Editorial n°1066

Sur la guerre qui fait rage entre l'Inde et le Pakistan
Il y a quelques mois encore, il était de rigueur, dans certains milieux, de s'en aller quérir en Inde la paix des hauteurs, le sens caché de la vie, la spiritualité qui nous fait si grand défaut de Sarcelles à Saint-Tropez, la sublime liberté, enfin, des hommes que n'aliènent ni la compétition, ni la consommation, ni la productivité.
Et puis voilà que l'Inde tue, en guerre avec le Pakistan pour des motifs que chacun peut comprendre, mais qui ne semblent pas relever précisément de la spiritualité. Plutôt de la compétition, de la sous-consommation, de la sous-productivité. Encore une illusion perdue pour les petits enfants de Katmandou.
De la terrasse où se trouvent MM. Chou En-lai et Brejnev, elle doit être excitante à soutenir, cette guerre. J'avance ma dame, tu retires ton fou, je ne prendrai pas ta tour...
A la place où se trouvent Mme Indira Gandhi et M. Yahia Khan, la situation est, sans doute, sensiblement moins confortable. J'avance mes divisions, tu retires les tiennes, je prends ta capitale, tu enfonces mon front... Mais c'est un jeu vieux comme le monde. Le plus ancien, avec la copulation, auquel se livrent en permanence les hommes. D'où l'on peut conclure que, s'il se perpétue, c'est qu'il ne va pas sans une manière de plaisir.

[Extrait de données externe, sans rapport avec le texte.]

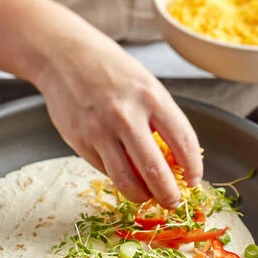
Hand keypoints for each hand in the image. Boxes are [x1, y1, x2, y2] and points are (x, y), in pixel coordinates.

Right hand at [33, 27, 202, 206]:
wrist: (64, 56)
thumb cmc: (111, 70)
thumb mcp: (145, 86)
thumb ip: (161, 120)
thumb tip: (174, 162)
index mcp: (152, 98)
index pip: (184, 143)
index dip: (193, 168)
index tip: (194, 180)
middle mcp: (126, 115)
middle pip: (155, 171)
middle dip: (169, 195)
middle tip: (172, 201)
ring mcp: (100, 130)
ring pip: (127, 181)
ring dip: (142, 196)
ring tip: (148, 197)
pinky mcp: (80, 141)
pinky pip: (105, 170)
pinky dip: (118, 178)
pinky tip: (123, 173)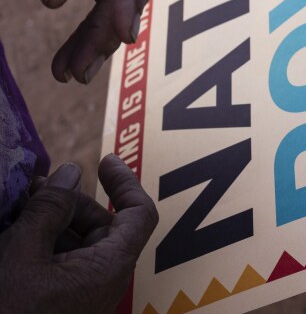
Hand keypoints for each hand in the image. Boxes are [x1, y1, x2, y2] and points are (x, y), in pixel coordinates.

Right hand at [0, 155, 158, 313]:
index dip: (125, 183)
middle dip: (71, 202)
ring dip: (52, 221)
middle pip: (104, 225)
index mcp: (109, 268)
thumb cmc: (7, 308)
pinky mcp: (59, 304)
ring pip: (77, 244)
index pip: (139, 215)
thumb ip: (48, 210)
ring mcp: (81, 295)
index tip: (104, 160)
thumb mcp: (21, 254)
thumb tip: (70, 173)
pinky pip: (60, 264)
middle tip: (34, 186)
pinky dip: (43, 244)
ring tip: (18, 206)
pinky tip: (15, 230)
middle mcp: (103, 280)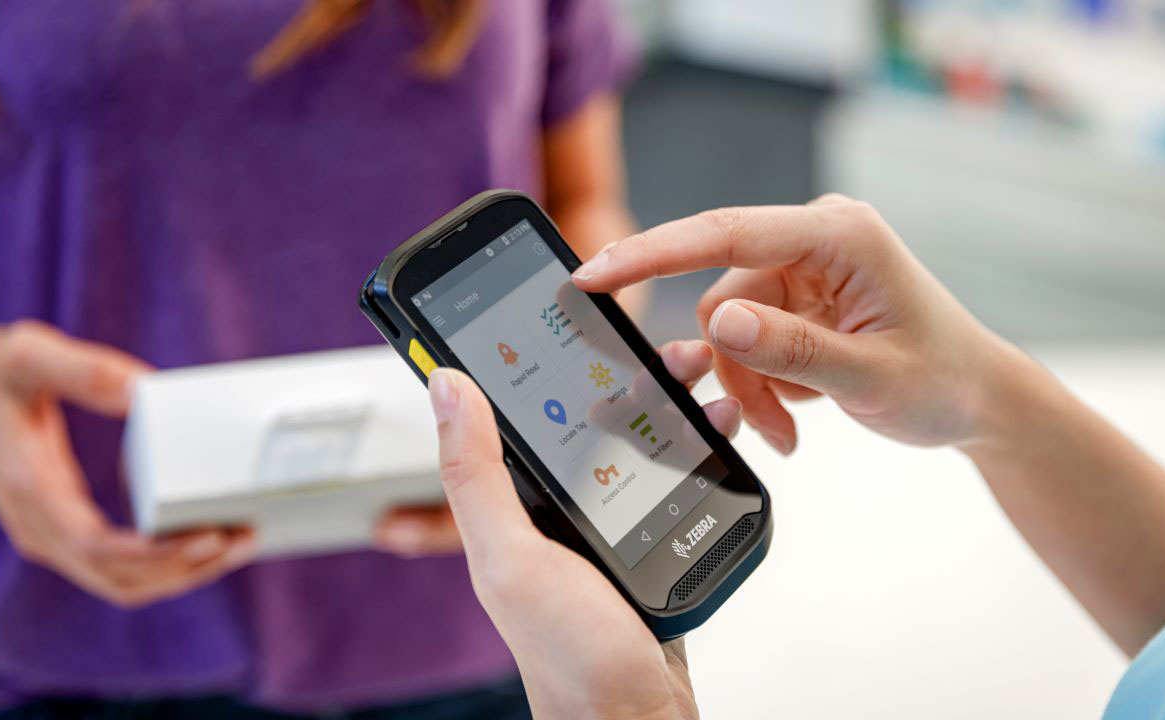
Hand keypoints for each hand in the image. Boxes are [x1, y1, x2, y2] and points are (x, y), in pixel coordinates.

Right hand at [0, 321, 254, 607]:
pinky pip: (116, 567)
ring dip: (181, 575)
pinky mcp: (63, 530)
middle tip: (243, 539)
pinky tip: (204, 543)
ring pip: (119, 583)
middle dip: (185, 568)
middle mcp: (38, 526)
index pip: (96, 546)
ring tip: (237, 544)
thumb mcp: (28, 352)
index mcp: (30, 488)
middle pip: (117, 578)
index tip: (208, 539)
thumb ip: (83, 368)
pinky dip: (162, 567)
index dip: (156, 554)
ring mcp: (49, 534)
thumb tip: (143, 390)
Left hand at [424, 340, 736, 719]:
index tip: (559, 304)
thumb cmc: (568, 657)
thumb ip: (475, 474)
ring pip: (634, 435)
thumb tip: (446, 384)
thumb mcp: (511, 558)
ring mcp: (604, 519)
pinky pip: (671, 472)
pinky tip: (719, 425)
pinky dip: (698, 442)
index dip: (532, 353)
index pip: (513, 408)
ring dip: (667, 395)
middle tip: (660, 339)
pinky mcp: (646, 536)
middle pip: (585, 412)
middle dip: (622, 366)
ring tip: (700, 369)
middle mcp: (554, 505)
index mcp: (513, 502)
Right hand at [572, 195, 1022, 451]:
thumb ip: (791, 349)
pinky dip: (762, 382)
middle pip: (721, 294)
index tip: (591, 272)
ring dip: (750, 385)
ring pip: (729, 326)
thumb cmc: (943, 380)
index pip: (724, 231)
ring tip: (789, 427)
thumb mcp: (869, 377)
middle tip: (764, 426)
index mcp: (839, 234)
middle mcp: (816, 238)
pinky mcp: (798, 295)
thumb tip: (720, 321)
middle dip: (736, 368)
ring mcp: (805, 267)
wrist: (978, 398)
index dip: (651, 252)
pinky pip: (747, 338)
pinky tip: (799, 409)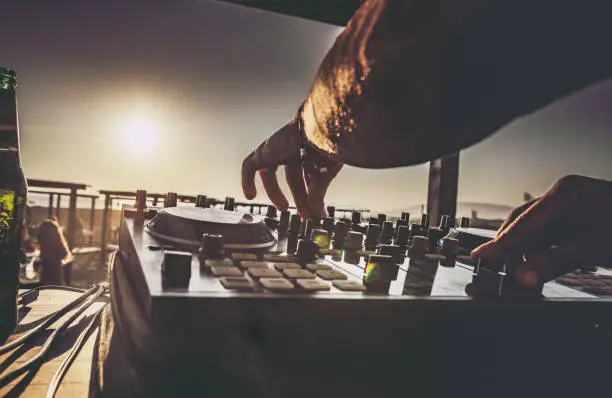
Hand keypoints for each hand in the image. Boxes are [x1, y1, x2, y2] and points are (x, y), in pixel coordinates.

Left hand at [241, 117, 342, 219]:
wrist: (321, 129)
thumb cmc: (329, 145)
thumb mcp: (324, 175)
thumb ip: (317, 194)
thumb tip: (317, 211)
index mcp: (312, 150)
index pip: (309, 176)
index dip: (312, 194)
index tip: (316, 208)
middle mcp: (295, 148)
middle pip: (293, 178)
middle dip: (299, 198)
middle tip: (304, 214)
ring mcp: (278, 149)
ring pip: (273, 174)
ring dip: (277, 194)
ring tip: (284, 208)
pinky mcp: (265, 151)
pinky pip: (249, 165)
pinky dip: (247, 180)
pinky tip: (250, 196)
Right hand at [471, 175, 611, 286]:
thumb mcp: (594, 248)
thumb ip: (553, 263)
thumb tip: (521, 279)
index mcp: (564, 194)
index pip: (522, 223)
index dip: (500, 245)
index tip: (480, 259)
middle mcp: (563, 195)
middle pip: (524, 224)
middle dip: (512, 250)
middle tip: (496, 272)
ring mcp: (571, 205)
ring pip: (536, 232)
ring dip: (528, 255)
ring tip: (522, 276)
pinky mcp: (578, 218)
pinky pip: (550, 236)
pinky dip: (544, 253)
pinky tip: (542, 268)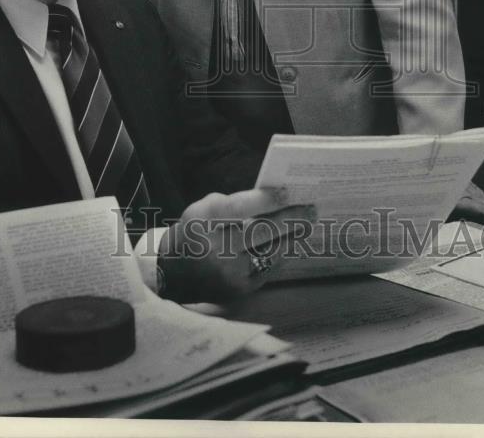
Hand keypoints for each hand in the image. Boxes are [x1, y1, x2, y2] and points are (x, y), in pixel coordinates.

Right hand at [158, 188, 315, 303]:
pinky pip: (267, 270)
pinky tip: (290, 244)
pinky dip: (280, 256)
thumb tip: (274, 201)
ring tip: (306, 226)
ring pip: (269, 252)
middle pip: (260, 231)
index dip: (266, 200)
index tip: (288, 193)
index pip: (240, 208)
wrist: (172, 272)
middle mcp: (215, 249)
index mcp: (203, 221)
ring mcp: (227, 273)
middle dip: (290, 219)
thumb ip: (235, 205)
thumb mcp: (204, 209)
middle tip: (311, 210)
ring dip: (291, 238)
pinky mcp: (237, 291)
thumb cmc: (194, 231)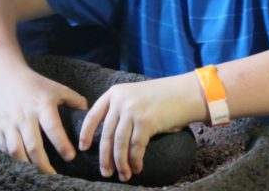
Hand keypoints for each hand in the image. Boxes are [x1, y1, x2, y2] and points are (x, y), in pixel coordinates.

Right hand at [0, 68, 87, 173]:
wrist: (5, 78)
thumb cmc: (36, 85)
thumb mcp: (57, 88)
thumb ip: (74, 99)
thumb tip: (88, 113)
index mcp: (42, 105)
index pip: (53, 128)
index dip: (62, 144)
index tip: (71, 156)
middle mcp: (25, 116)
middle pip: (34, 145)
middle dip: (44, 164)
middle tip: (54, 174)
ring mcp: (9, 124)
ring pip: (16, 151)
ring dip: (28, 165)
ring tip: (39, 173)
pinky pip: (5, 150)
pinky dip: (14, 160)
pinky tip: (24, 164)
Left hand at [79, 74, 204, 181]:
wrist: (185, 92)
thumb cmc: (162, 97)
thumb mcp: (136, 95)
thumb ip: (121, 109)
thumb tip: (108, 138)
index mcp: (116, 92)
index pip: (93, 114)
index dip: (86, 133)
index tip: (83, 148)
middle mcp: (121, 100)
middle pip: (106, 135)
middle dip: (104, 157)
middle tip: (106, 172)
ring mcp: (133, 110)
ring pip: (119, 144)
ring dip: (120, 163)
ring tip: (123, 175)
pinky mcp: (145, 122)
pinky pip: (135, 148)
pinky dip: (135, 161)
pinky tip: (137, 168)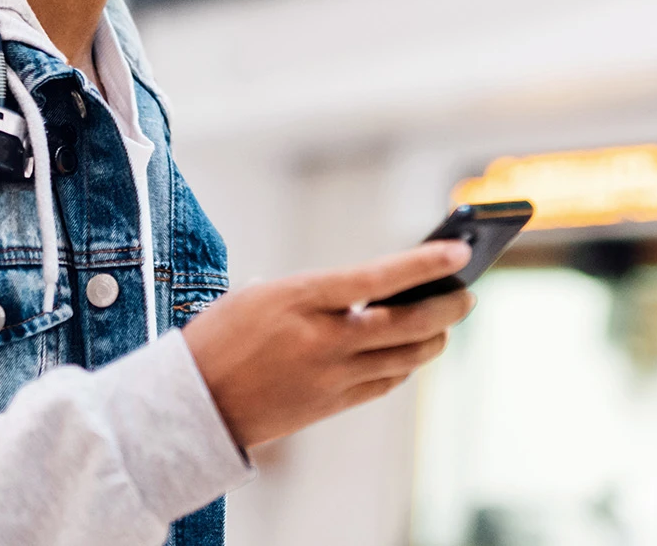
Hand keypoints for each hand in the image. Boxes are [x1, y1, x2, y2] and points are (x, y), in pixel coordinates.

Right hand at [182, 241, 475, 447]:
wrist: (189, 402)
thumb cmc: (222, 335)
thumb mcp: (264, 293)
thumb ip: (322, 292)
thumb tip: (379, 292)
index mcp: (303, 299)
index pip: (380, 278)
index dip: (426, 263)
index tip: (460, 250)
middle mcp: (323, 340)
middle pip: (408, 323)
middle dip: (447, 306)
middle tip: (467, 293)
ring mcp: (330, 378)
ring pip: (406, 358)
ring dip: (433, 338)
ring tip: (446, 322)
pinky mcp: (330, 407)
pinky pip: (385, 384)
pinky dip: (405, 366)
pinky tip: (411, 353)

A la place où nous sommes, on ose à peine le dire au lieu de pleurer comme il conviendrait sur les nus et les morts. Mais il faut une fameuse dose d'hypocrisie pour conjurer des belligérants de faire trêve au nom de principes humanitaires, quand on a passé le plus clair de sa propre Histoire à faire la guerre. N'en auraient-ils pas le droit, eux aussi ?
Simplement, nous avons changé de braquet. Les sous-développés en sont encore aux armes à feu. Les pays industriels leur abandonnent l'usage de ce matériel obsolescent pour se consacrer, entre eux, à la guerre économique. Une guerre cruelle, aussi. Sans étendard et sans héros, qui ne fait pas de cadavres, mais qui fait parfois des chômeurs. Et il faut n'avoir jamais cherché du travail pour sous-estimer le malheur et l'humiliation de celui dont on n'a pas besoin, qui est en trop, dont on ne veut pas, dont on ne veut plus.
Néanmoins, mieux vaut être un chômeur vivant qu'un soldat mort.